Berlusconi's two main partners in a center-right bloc, Matteo Salvini who leads the anti-migrant League, and Giorgia Meloni, who heads the nationalist far-right Brothers of Italy, publicly backed his quest for the presidential palace on the Quirinal Hill.
But keen on avoiding any embarrassment for the bloc ahead of elections for Parliament, due by spring 2023, Salvini is also pressing Berlusconi to guarantee victory or step aside.
With it “extremely improbable” that Berlusconi could snag the needed votes, it would become a matter of when “he passes from candidate to kingmaker’’ by shifting his bloc’s votes behind someone else, said political scientist Giovanni Orsina, a professor in the LUISS university School of Government in Rome.
Former Premier Enrico Letta, who heads the Democratic Party, blasted the center-right’s decision last week to back Berlusconi as “a profoundly wrong choice.”

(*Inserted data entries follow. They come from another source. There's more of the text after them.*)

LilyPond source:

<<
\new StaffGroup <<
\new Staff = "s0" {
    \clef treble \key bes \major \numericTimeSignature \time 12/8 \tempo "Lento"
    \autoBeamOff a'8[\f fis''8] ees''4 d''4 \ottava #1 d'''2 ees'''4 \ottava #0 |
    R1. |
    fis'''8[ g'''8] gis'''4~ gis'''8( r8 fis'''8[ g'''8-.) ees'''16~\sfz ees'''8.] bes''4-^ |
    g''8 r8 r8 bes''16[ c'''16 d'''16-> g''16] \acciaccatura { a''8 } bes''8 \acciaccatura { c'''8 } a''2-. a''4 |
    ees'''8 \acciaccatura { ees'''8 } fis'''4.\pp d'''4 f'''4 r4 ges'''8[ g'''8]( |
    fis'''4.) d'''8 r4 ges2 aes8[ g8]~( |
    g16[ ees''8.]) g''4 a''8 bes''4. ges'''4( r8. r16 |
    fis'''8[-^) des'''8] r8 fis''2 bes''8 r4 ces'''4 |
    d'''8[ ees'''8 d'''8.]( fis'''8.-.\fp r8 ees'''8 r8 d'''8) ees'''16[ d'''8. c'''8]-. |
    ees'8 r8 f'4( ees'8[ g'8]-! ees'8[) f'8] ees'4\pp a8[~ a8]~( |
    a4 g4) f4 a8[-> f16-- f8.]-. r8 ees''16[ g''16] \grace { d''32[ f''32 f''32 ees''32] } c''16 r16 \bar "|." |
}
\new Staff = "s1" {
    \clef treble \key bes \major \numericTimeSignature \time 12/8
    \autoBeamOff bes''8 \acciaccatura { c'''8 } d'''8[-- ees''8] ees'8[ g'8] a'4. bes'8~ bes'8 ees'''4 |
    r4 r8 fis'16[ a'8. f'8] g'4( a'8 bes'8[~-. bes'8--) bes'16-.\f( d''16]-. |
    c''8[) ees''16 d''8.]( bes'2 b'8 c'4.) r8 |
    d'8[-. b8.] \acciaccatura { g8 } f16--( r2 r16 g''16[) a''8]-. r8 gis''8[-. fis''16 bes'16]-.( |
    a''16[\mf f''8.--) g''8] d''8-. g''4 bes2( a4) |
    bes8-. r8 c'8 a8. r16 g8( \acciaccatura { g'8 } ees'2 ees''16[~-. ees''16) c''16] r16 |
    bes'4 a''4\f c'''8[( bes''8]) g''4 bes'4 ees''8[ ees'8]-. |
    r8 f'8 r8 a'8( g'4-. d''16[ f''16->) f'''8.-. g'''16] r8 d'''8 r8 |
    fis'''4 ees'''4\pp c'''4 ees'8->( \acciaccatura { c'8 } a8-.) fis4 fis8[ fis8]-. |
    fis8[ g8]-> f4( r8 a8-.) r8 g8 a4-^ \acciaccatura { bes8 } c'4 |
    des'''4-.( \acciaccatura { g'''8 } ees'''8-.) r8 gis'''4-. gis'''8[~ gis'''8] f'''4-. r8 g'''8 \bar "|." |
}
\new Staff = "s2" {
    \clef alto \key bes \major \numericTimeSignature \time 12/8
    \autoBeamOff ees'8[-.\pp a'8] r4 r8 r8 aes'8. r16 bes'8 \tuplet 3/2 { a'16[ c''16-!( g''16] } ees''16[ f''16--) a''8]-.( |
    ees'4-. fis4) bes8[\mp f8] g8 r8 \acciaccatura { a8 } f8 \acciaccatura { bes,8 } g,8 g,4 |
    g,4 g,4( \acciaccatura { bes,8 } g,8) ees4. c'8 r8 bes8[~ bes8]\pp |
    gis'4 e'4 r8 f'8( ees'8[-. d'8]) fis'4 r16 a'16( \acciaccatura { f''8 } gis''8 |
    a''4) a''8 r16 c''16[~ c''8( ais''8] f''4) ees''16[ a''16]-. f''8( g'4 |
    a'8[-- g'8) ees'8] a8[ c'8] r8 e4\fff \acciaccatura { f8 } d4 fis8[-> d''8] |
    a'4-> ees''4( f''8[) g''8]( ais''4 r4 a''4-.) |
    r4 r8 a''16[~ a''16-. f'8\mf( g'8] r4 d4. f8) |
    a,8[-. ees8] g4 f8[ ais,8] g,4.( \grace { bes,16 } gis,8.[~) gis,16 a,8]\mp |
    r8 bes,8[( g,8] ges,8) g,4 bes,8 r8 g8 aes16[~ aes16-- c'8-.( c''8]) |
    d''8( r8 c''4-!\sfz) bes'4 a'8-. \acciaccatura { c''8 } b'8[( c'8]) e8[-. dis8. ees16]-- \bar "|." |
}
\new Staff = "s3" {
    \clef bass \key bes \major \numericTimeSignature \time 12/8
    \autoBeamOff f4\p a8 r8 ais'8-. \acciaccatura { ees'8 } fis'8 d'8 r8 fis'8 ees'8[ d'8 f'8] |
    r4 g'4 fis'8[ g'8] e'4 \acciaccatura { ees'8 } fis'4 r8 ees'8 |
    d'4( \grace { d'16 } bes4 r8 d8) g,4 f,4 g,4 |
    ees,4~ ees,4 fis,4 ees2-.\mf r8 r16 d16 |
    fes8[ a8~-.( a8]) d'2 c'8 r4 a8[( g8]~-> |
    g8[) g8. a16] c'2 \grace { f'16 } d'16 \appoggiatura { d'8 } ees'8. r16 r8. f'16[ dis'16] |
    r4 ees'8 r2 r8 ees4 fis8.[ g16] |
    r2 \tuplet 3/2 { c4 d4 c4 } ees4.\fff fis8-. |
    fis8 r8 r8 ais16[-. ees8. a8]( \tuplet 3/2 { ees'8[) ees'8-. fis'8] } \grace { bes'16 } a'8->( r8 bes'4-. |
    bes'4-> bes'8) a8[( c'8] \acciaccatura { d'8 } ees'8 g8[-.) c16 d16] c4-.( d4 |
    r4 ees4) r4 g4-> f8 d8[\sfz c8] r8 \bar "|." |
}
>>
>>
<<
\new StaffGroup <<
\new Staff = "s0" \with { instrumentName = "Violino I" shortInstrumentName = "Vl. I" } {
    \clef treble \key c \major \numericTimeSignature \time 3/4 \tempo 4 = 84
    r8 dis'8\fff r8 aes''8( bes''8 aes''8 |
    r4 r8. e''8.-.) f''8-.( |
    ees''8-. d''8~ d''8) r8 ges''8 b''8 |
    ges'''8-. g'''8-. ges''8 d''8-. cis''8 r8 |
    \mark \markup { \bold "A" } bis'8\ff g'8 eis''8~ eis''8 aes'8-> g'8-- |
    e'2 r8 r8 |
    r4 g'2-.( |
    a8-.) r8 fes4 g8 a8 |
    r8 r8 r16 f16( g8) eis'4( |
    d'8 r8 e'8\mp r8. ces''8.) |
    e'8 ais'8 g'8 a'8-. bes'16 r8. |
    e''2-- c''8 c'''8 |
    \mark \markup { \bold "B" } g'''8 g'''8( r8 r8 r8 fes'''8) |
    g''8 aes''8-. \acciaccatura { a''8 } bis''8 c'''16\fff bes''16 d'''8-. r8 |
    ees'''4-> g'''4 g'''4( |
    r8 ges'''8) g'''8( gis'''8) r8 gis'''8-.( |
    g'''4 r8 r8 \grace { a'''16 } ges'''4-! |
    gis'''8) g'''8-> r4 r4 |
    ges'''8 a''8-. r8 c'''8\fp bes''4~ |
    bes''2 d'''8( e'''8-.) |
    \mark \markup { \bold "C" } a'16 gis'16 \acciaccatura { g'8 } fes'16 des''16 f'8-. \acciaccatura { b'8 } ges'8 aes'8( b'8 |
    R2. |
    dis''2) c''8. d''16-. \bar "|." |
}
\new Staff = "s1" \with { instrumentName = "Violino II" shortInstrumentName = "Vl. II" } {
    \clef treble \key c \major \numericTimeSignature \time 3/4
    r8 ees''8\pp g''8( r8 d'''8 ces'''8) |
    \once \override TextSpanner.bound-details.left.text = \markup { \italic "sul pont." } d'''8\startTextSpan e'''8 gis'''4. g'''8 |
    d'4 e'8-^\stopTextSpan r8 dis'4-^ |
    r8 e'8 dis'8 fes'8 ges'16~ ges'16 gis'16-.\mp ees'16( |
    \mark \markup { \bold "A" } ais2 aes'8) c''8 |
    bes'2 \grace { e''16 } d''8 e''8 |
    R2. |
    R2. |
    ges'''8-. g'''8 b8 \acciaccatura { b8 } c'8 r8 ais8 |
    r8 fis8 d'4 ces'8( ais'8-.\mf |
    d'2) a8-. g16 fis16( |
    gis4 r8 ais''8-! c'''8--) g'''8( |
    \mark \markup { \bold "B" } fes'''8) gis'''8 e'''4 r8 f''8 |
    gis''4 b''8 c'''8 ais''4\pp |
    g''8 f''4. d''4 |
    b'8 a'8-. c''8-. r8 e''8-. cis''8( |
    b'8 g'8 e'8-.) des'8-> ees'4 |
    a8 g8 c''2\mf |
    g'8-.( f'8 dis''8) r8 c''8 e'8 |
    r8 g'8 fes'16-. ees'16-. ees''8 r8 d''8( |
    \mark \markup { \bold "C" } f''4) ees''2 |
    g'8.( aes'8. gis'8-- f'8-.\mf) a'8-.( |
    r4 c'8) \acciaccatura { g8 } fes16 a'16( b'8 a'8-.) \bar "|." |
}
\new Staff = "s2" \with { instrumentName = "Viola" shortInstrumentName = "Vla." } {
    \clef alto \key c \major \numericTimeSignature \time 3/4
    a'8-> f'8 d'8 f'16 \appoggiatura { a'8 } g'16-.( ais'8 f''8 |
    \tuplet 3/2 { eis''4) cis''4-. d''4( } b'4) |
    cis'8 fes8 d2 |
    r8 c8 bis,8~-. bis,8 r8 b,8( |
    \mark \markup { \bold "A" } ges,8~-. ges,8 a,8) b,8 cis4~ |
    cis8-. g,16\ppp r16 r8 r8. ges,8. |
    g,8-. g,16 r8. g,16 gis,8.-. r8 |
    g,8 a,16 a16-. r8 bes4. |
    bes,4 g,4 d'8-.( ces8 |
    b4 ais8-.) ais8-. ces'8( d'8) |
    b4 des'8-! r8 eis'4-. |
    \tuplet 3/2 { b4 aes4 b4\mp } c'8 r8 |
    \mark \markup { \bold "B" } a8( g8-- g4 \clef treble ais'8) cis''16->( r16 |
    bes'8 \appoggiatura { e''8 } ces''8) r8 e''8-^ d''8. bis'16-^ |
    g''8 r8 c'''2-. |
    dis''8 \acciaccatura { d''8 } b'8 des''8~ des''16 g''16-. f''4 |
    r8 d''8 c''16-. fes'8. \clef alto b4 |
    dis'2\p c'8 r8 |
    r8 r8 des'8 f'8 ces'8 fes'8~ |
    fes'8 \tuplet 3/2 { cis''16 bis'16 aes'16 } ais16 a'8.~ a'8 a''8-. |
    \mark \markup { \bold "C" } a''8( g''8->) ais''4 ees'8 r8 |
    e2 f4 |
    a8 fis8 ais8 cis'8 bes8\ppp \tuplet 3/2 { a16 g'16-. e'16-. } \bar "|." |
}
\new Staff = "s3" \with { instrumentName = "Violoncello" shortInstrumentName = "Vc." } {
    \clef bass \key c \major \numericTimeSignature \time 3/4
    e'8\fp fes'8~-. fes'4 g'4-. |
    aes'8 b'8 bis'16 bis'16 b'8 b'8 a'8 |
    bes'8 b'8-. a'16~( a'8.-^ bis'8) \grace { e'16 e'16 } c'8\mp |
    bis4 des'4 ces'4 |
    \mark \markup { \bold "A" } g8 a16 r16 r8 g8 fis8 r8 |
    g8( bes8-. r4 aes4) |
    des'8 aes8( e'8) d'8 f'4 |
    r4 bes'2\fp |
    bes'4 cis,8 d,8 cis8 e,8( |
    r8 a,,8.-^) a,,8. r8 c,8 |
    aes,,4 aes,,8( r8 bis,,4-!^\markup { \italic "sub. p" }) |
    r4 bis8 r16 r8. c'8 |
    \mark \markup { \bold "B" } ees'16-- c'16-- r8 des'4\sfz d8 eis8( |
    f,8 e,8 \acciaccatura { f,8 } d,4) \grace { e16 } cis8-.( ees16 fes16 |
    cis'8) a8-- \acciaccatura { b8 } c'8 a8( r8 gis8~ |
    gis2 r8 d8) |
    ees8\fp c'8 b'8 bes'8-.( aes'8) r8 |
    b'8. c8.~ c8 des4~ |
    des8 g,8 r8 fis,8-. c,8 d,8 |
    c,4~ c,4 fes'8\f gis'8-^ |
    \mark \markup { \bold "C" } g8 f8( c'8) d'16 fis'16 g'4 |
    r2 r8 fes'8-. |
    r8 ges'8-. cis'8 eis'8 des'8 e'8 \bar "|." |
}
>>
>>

“Every political (party) leader is divisive, but when we think of Silvio Berlusconi, in the history of these 25 years, it’s difficult to think of a political chief more divisive than him,” Letta told his party.
Berlusconi has long been dogged by political opponents' contentions of conflict of interest, since his business empire includes Italy’s three main private TV networks.
Earlier this month, a few hundred protesters turned out in the heart of Rome chanting: “the Quirinale is not a bunga bunga” party.
The president of the Chamber of Deputies, Roberto Fico, a leader of the populist 5-Star Movement, told state TV in an interview this week that Italy’s president must be someone with “high morality.”
Berlusconi has struggled over the years with heart and other health problems and was hospitalized for COVID-19.
The current head of state, Sergio Mattarella, whose term expires on Feb. 3, has repeatedly said he doesn’t want to run again for president. Mattarella, who began his political career as a Christian Democrat, was a judge on the constitutional court when he was elected head of state in 2015.
For decades, the president's role was viewed as chiefly ceremonial, although the head of state can dissolve Parliament if the legislature seems hopelessly gridlocked. But recent presidents have taken a more dynamic role.
Mattarella last year tapped Mario Draghi the former European Central Bank chief, to head a pandemic-unity government embracing parties from the left to the right. Draghi succeeded populist Premier Giuseppe Conte, after confidence ebbed — even among his allies — that the latter could shepherd Italy's economy and society through the ravages of the COVID-19 outbreak.
Draghi, whose “whatever it takes” strategy has been largely credited with saving the euro currency during the last decade’s financial crisis, has been coy when repeatedly asked by reporters if he wants to be president, but he has also left the door open.
Any bowing out of the bid for the presidency by Berlusconi would largely be greeted by relief by European officials, “especially in the context of Italy's restored prestige, with Mattarella and Draghi raising the profile of the country” on the continent, Harper said.